In Kufstein, wo die Alpen eine atemberaubende Kulisse bieten, hat sich kürzlich ein kreatives Netzwerk gebildet. Kunstschaffende aus Oberaudorf und Kufstein trafen sich zu einem Vernetzungstreffen, das Teil des Euregio-Programms „People2People“ ist. Ziel dieser Veranstaltung war es, Künstler, Kreative und Kunsthandwerker aus der Euregio Inntal Region zusammenzubringen und neue Kontakte zu fördern. Es fand im gemütlichen Café-Bar Leichtsinn statt, wo der Duft von frisch gebrühtem Kaffee in der Luft lag und eine lebendige Atmosphäre herrschte.
Der Oberaudorfer Künstler Hannes Seebacher leitete das Treffen, das in das Projekt „Nachhaltige Wirkung von dreidimensionaler Kunst“ eingebettet ist. Rund 30 Teilnehmer präsentierten ihre Arbeiten und tauschten sich über gemeinsame Interessen und Kooperationsfelder aus. Ein kreatives Miteinander, das förmlich in der Luft lag! Der Fokus lag klar auf der Entwicklung neuer Ideen und Perspektiven für zukünftige grenzüberschreitende Projekte, die in der Region einen bleibenden Eindruck hinterlassen sollen.
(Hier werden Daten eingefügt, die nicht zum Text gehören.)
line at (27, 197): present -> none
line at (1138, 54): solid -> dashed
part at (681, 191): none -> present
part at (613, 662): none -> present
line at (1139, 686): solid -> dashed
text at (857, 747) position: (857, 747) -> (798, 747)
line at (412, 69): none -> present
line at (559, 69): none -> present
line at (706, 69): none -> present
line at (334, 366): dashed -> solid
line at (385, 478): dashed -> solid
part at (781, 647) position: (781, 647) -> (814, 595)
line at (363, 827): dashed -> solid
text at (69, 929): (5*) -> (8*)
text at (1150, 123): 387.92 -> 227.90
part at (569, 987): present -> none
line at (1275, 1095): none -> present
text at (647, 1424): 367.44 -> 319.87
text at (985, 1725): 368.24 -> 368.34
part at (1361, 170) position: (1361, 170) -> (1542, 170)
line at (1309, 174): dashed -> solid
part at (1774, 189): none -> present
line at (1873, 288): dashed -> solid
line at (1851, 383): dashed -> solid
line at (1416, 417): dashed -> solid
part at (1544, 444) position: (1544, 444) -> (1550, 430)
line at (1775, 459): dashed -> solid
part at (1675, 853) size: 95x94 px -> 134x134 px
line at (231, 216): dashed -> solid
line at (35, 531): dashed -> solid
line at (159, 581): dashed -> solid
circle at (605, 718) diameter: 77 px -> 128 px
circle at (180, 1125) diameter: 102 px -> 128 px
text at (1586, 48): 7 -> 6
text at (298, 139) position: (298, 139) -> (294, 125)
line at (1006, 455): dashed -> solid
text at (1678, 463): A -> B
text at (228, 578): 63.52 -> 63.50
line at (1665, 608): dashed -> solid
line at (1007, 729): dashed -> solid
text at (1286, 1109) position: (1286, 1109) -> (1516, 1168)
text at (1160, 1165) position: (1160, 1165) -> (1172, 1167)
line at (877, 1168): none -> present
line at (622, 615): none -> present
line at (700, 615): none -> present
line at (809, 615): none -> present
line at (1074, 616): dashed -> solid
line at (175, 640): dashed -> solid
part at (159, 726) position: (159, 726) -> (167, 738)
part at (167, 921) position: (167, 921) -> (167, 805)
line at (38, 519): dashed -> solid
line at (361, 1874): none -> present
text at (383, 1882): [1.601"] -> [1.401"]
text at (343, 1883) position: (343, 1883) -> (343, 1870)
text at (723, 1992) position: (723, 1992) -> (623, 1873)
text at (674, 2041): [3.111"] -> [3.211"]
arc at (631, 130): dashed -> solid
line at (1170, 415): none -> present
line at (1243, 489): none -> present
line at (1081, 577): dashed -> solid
Diese Initiative wird als Euregio-Regio-Projekt im Rahmen des Interreg Bayern–Österreich Programms gefördert. Die Förderung hat das Ziel, die Sichtbarkeit der dreidimensionalen Kunst zu stärken und deren Bedeutung im kulturellen Gemeindeleben zu fördern, was für die Region von unschätzbarem Wert ist.
Grenzüberschreitende Zusammenarbeit
Das Interreg-Programm, welches auch in diesem Kontext eine wichtige Rolle spielt, fördert nicht nur die Kunst, sondern auch eine Vielzahl grenzüberschreitender Projekte. Hierbei liegt der Fokus auf der Zusammenarbeit zwischen deutschen und niederländischen Gemeinden, Universitäten und Verbänden, um kleinere, niederschwellige Projekte zu unterstützen. Diese Projekte sind oft von enormer Bedeutung für den Technologietransfer kleiner und mittlerer Unternehmen und tragen zur Stärkung der regionalen Identität bei.
Zu den geförderten Projekten gehören unter anderem der Ausbau grenzüberschreitender Infrastrukturen sowie die Zusammenarbeit der Sicherheitskräfte beider Länder. Ein wichtiges Kriterium für die Genehmigung eines Förderantrags ist der grenzüberschreitende Mehrwert des Vorhabens. Das zeigt, wie essenziell es ist, dass Projektpartner auf verschiedenen Ebenen zusammenarbeiten – sei es durch grenzüberschreitendes Personal oder finanzielle Überschneidungen.
Interreg und die kulturelle Entwicklung
Die Initiative „People2People“ ist nicht nur ein kreatives Highlight, sondern auch Teil der europäischen Kohäsionspolitik, die sich an der EU-Zielsetzung für regionale Entwicklung orientiert. Interreg ist in drei Ausrichtungen unterteilt: A, B und C, wobei jede von ihnen unterschiedliche Förderkriterien hat. Besonders hervorzuheben ist Interreg A, das sich auf die grenzübergreifende Zusammenarbeit an EU-Innen- und Außengrenzen konzentriert.
Die thematischen Schwerpunkte von Interreg beinhalten wirtschaftliche, soziale, ökologische und kulturelle Fragestellungen. Projekte, die durch Interreg gefördert werden, adressieren die Herausforderungen beiderseits einer Grenze und fördern somit eine nachhaltige Stadtentwicklung sowie lokale Strategien. Diese Projekte bieten nicht nur eine Plattform für Künstler, sondern auch für Gemeinden, die daran interessiert sind, ihre kulturelle Identität zu stärken und zu bewahren.
Insgesamt ist es spannend zu beobachten, wie solch kreative Vernetzung Treffen nicht nur das kulturelle Leben in der Region beleben, sondern auch dazu beitragen, dass die Menschen enger zusammenrücken, ganz gleich, ob sie aus Österreich oder Deutschland stammen. Die Kunst vereint, und das ist vielleicht das schönste an solchen Projekten.